» Extracted text
The sport opens the 2023/24 season this weekend at elite level, while hockey tackles a higher profile and remembers the life of Grace Kumar
The English season kicks off this weekend when the men’s and women’s Premier Division clubs begin their campaigns ahead of the National League openers and other Area counties next week. September is certainly upon us.
The Finals Weekend will once again form the culmination of the league season, this time in an all-important Olympic year. That’s if both GB sides can progress from tough Paris Olympic qualifiers in January, which start days after the inaugural Hockey 5s World Cup in Oman, a competition England will not feature in.
Many of the England men who forged a brilliant silver at the EuroHockey Championships last month will be vying for GB berths. Most will be on view in the 2023/24 men’s Premier Division, which continues, mystifyingly, to be without a title sponsor as Vitality continues its association with the women’s game.
England women returned from Germany once again without a EuroHockey medal, the GB women’s success in Rio seven years ago remaining the sole success. Much was promised on the back of Olympic gold, but hockey (barring a well-attended London World Cup in 2018) continues to be sidelined from a raised profile and has remained largely static.
All barring the England Hockey honours’ board after East Grinstead memorably ended Surbiton’s 10-year tenure as women’s title champions last season.
Yet, paltry domestic attendances remain, while the EuroHockey was available behind a paywall in the UK. Meanwhile, women’s sport TV viewing time in the UK was up 28% on the back of England women’s run to the football World Cup final.
Back on the domestic front, the move by England Hockey to schedule men’s Premier Division matches on a Saturday is a sound one. This increases more double headers, the potential for bigger crowds and, one hopes, more club members to be able to watch the 1s.
This will even include a one-off Thursday night lights when Old Georgians — with Ashley Jackson installed as player/coach and Brett Garrard moving across to the women’s game as the club goes for a hat-trick of titles — travel to Holcombe on Sep 28, with the men’s champions in Euro Hockey League action a week later.
Meanwhile, the chance for club players to match their own statistics with the game’s elite still remains an unknown. The shiny new era of head to heads, historical data and playing stats for the grass roots game, promised by England Hockey with its stuttering GMS system, is still yet to bear fruits, although this season could see its emergence for the first time.
Not for the first time did we see a strange story emerge in May of a breakaway league mooted. Backers of the new concept claimed to have a headline sponsor, coverage on a digital sports channel and some clubs behind it, while the whole story seemed to be nothing more than a marketing gimmick. Indeed, THP spent time contacting clubs, most of whom seemed to be in the dark.
The hope is that collaboration between England Hockey and clubs continues to be forged. The Premier Division is woefully under-reported but more can be done with regional media (from local BBC down) to highlight the elite end, while it remains for clubs to ramp up its social media and promote weekend matches. This takes time and money, which this amateur sport isn’t largely flush with.
Hockey also continues to be in danger from 3G surfaces, while not a month goes by without a grassroots club putting out news in local media that it needs to raise up to £500,000 for a new pitch, an eye-watering sum. If your club is under threat from councils or even closure, please get in touch with us. And that includes any news, features or stories you think we should be publishing, including how England Hockey’s Talent System is faring.

(Chart reading exercises)
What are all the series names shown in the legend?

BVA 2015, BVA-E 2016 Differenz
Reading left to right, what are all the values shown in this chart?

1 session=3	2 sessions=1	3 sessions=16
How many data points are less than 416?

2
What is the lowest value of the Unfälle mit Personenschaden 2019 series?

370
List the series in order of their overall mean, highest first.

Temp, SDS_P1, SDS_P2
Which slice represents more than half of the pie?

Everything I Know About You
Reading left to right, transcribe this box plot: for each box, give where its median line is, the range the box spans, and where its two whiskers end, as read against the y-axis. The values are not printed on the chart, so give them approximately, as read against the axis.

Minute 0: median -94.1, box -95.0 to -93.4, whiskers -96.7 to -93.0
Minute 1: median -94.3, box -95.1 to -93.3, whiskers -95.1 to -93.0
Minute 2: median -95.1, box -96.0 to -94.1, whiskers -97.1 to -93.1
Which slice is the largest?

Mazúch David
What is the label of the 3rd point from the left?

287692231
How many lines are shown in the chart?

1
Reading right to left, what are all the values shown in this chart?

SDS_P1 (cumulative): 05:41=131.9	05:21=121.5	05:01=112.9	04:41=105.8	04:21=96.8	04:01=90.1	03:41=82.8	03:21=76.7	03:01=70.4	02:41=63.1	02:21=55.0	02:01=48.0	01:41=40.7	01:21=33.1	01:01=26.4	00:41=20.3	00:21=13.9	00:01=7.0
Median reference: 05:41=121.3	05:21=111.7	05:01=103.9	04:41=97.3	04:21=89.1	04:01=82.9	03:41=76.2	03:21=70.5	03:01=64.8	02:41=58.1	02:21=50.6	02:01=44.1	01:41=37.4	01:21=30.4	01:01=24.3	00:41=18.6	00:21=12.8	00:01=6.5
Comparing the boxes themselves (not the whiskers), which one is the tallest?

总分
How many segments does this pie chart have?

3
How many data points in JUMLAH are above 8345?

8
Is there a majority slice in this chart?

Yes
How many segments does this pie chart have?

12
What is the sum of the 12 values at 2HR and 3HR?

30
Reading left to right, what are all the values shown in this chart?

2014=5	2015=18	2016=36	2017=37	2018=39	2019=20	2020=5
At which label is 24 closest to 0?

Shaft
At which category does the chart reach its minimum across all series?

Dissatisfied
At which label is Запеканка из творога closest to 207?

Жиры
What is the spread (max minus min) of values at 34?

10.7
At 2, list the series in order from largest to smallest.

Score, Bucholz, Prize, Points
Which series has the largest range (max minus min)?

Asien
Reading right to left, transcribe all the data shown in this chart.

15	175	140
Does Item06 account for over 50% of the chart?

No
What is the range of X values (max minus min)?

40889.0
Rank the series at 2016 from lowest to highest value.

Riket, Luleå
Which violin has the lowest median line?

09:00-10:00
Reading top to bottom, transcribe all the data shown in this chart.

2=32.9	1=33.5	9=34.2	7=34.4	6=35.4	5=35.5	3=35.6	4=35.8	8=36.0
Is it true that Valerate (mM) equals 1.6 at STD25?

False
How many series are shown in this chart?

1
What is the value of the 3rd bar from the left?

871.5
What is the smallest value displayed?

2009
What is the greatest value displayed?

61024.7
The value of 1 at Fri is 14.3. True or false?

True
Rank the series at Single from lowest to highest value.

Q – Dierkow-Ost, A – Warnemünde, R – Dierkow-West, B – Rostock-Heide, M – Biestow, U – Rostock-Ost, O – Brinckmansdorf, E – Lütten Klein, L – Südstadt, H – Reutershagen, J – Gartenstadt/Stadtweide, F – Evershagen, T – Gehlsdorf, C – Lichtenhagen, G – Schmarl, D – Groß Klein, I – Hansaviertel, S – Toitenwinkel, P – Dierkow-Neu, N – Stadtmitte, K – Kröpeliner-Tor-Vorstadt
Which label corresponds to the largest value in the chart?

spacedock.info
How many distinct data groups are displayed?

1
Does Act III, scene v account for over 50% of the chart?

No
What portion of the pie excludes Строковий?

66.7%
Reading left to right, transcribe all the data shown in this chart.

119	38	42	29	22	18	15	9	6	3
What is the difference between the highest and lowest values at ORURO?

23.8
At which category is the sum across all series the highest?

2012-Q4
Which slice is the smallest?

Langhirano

» Activity
Quote the hockey season article word for word between "The Finals Weekend" and "the women’s game.", inclusive. You won't need the listing for this.

» Result for this exercise
The Finals Weekend will once again form the culmination of the league season, this time in an all-important Olympic year. That’s if both GB sides can progress from tough Paris Olympic qualifiers in January, which start days after the inaugural Hockey 5s World Cup in Oman, a competition England will not feature in.
Many of the England men who forged a brilliant silver at the EuroHockey Championships last month will be vying for GB berths. Most will be on view in the 2023/24 men’s Premier Division, which continues, mystifyingly, to be without a title sponsor as Vitality continues its association with the women’s game.